C.M.: Yes, yes, it is in the cisterns that you also find the inscription, they are also spaces of inscription or means of inscription, in the marks that you find on the walls.

C.P.: I left the work of Gerundi because it was a super symbolic text, it was about language and its violence as language. As a very symbolic space, in fact, I went to very large places, like the port of Barcelona or the World Trade Center, Montjuic. To get out of there, I went to do research in paper archives to focus on the water marks, because I wanted to go to the text, to the letter. Thus, instead of staying in language as a structuring thing (as I understood the gerund), I left the Gerundian port water and looked for the letter and what circulates in the waters. I focused on the negative mark, that is, the watermarks, because they are only visible against the light, they have an invisible or negative circulation. And it seemed to me that this did more, because it was not even looking at the text but rather focusing on the mark as a signifier that circulates (chains) the violence of marking. In the novel there is a lot of graffiti. The town wakes up with marks, there is new graffiti every day. Graffiti, posters, monologues by other characters, various languages and marks that the protagonist has to shake off, as if they were shirts that she took off.

“We are a territory of water, we are a territory of invisible things.”

C.M.: While thinking this morning it occurred to me that watermarks could be the title of this conversation, because of the work on paper that you have done where you use marks as a medium, those pieces of paper made by your mother, Victoria. And because of the idea that water can mark something. You talk about water as a means of circulation, but water is not a means, that is, let’s say, innocuous, so water also, as I understand it, belongs to a place, right? And belonging to a place marks people’s lives.

--------------------

_Requirement a_. Find every line in the listing below that contains the string "Example", treating uppercase and lowercase as distinct, and copy each such line.

--------------------

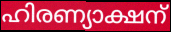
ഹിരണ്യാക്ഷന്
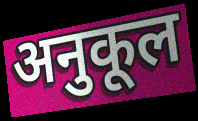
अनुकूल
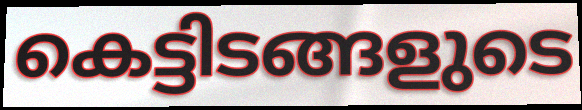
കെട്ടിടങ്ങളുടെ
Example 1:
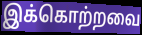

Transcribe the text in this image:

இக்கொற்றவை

--------------------

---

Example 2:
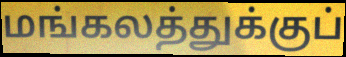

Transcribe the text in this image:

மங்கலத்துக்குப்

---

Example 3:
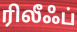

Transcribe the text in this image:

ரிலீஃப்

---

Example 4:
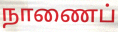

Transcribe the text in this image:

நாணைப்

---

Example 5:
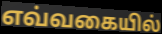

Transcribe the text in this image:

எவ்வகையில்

--------------------

_Requirement b_. Reproduce the conversation on watermarks above in full, word for word.

_Complete output a_.
Example 1:
Example 2:
Example 3:
Example 4:
Example 5:

_Complete output b_.
C.M.: Yes, yes, it is in the cisterns that you also find the inscription, they are also spaces of inscription or means of inscription, in the marks that you find on the walls.

C.P.: I left the work of Gerundi because it was a super symbolic text, it was about language and its violence as language. As a very symbolic space, in fact, I went to very large places, like the port of Barcelona or the World Trade Center, Montjuic. To get out of there, I went to do research in paper archives to focus on the water marks, because I wanted to go to the text, to the letter. Thus, instead of staying in language as a structuring thing (as I understood the gerund), I left the Gerundian port water and looked for the letter and what circulates in the waters. I focused on the negative mark, that is, the watermarks, because they are only visible against the light, they have an invisible or negative circulation. And it seemed to me that this did more, because it was not even looking at the text but rather focusing on the mark as a signifier that circulates (chains) the violence of marking. In the novel there is a lot of graffiti. The town wakes up with marks, there is new graffiti every day. Graffiti, posters, monologues by other characters, various languages and marks that the protagonist has to shake off, as if they were shirts that she took off.

“We are a territory of water, we are a territory of invisible things.”

C.M.: While thinking this morning it occurred to me that watermarks could be the title of this conversation, because of the work on paper that you have done where you use marks as a medium, those pieces of paper made by your mother, Victoria. And because of the idea that water can mark something. You talk about water as a means of circulation, but water is not a means, that is, let’s say, innocuous, so water also, as I understand it, belongs to a place, right? And belonging to a place marks people’s lives.